Figure 2.

Analysis of 3′-nucleophile positioning using molecular dynamics (MD) simulations. (A) 2D scatter plots of the in-line attack angle (τ, the angle between the 3′-nucleophile, scissile phosphorus atom, and O5′) and the distance between the 3′-nucleophile and scissile phosphorus atom (r), obtained from MD simulations of 9°N in various active site configurations. In total, eight different active site scenarios are explored: the four panels correspond to simulations in which residue 404 is Asp and the A-site metal ion is present (top left) or absent (top right), residue 404 is Asn and the A-site metal ion is present (bottom left) or absent (bottom right). In each panel, the red and blue colors correspond to the primer being 3′-OH (red) or 3′-NH₂ (blue). The data points are classified as active (A) or non-active (NA), where active configurations are defined as those in which the active site possesses in-line fitness (τ > 150°) and in which the 3′-nucleophile is favorably positioned for catalysis (distance between 3′-nucleophile and P ≤ 3.5 Å).

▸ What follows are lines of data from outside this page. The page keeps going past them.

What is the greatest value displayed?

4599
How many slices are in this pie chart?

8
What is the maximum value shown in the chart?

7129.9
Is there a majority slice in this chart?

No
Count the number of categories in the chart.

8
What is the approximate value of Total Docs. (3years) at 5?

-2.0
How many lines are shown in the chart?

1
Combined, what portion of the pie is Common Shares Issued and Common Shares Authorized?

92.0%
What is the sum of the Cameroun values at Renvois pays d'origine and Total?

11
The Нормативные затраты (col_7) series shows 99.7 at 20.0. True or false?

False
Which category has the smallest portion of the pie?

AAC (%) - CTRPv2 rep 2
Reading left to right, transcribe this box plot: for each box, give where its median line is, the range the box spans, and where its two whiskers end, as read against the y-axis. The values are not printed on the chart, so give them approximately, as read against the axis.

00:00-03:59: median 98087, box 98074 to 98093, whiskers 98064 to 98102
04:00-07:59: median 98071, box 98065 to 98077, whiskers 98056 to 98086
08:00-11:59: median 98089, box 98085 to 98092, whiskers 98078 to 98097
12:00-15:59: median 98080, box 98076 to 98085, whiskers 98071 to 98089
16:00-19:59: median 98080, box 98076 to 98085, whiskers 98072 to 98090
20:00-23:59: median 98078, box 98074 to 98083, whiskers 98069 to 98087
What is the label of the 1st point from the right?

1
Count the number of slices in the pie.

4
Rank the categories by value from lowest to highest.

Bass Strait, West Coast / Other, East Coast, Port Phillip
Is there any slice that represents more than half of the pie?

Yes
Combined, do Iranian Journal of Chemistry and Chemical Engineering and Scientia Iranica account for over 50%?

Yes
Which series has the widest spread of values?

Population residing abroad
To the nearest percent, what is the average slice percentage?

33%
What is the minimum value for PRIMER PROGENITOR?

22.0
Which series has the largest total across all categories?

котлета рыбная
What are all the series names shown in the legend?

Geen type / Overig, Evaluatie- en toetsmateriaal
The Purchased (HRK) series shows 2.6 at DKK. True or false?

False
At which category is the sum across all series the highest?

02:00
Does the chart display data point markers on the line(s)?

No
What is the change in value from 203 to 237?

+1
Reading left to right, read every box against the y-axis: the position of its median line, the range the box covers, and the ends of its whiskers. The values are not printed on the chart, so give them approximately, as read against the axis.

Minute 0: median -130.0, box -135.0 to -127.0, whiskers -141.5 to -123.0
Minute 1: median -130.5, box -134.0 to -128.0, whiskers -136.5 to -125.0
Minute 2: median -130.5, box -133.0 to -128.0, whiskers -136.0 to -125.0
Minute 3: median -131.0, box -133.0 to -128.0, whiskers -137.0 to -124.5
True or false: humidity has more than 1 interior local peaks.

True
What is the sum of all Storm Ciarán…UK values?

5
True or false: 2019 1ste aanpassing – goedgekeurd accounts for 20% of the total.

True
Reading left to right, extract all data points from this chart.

The inset bars represent percentage of favorable configurations of the 3′-nucleophile for catalysis via in-line attack. (B) MD snapshot of the 9°N-N active site showing a representative configuration with high in-line fitness (τ ~ 173°, solid black line). The distance between the 3′-amino nucleophile and D542 is 3.0 Å, suggesting that D542 may serve as a base. Observed hydrogen bond and charge interactions in the active site are highlighted (residues in sticks).